[Recorded data]
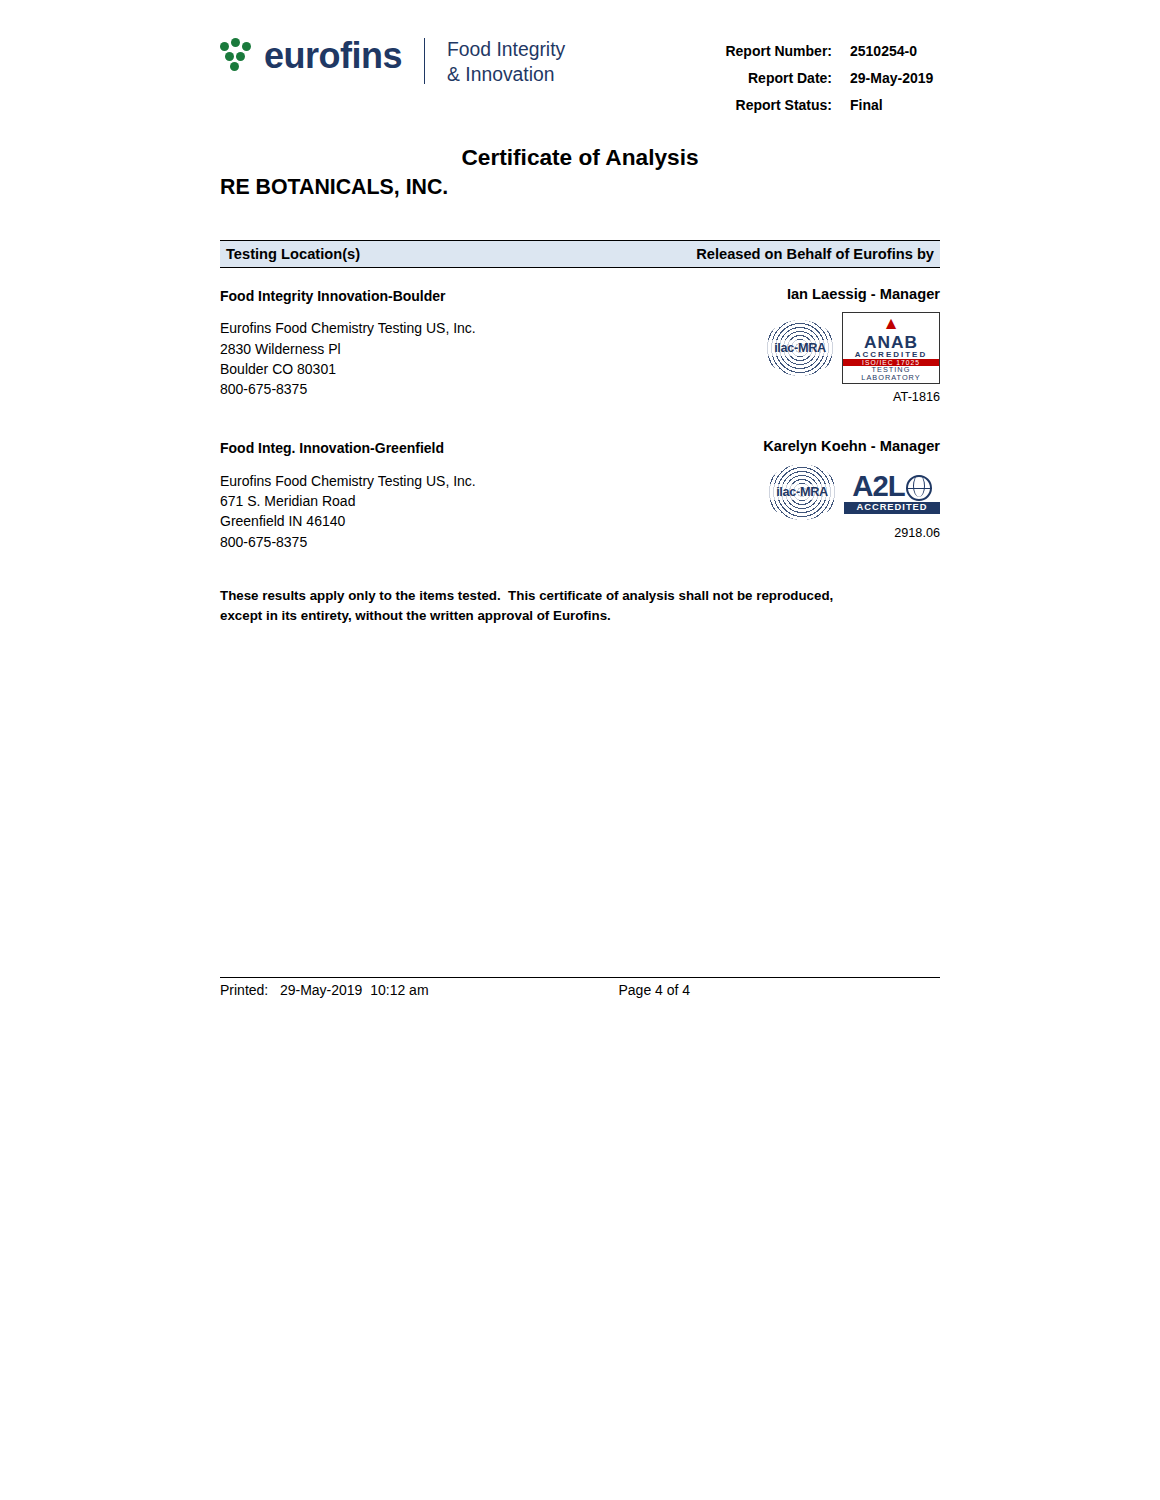eurofins
Food Integrity
& Innovation
| Report Number: | 2510254-0 |
| Report Date: | 29-May-2019 |
| Report Status: | Final |
Certificate of Analysis
RE BOTANICALS, INC.
Testing Location(s) Released on Behalf of Eurofins by
Food Integrity Innovation-Boulder
Eurofins Food Chemistry Testing US, Inc.
2830 Wilderness Pl
Boulder CO 80301
800-675-8375
Ian Laessig - Manager
ilac-MRA
▲
ANAB
ACCREDITED
ISO/IEC 17025
TESTING LABORATORY
AT-1816
Food Integ. Innovation-Greenfield
Eurofins Food Chemistry Testing US, Inc.
671 S. Meridian Road
Greenfield IN 46140
800-675-8375
Karelyn Koehn - Manager
ilac-MRA
A2L
ACCREDITED
2918.06
These results apply only to the items tested. This certificate of analysis shall not be reproduced, except in its entirety, without the written approval of Eurofins.
Printed: 29-May-2019 10:12 am
Page 4 of 4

#### ABOUT THIS EXERCISE
Scan the entries above and show each line that contains the word "Integrity".

#### RESULT
Food Integrity
Food Integrity Innovation-Boulder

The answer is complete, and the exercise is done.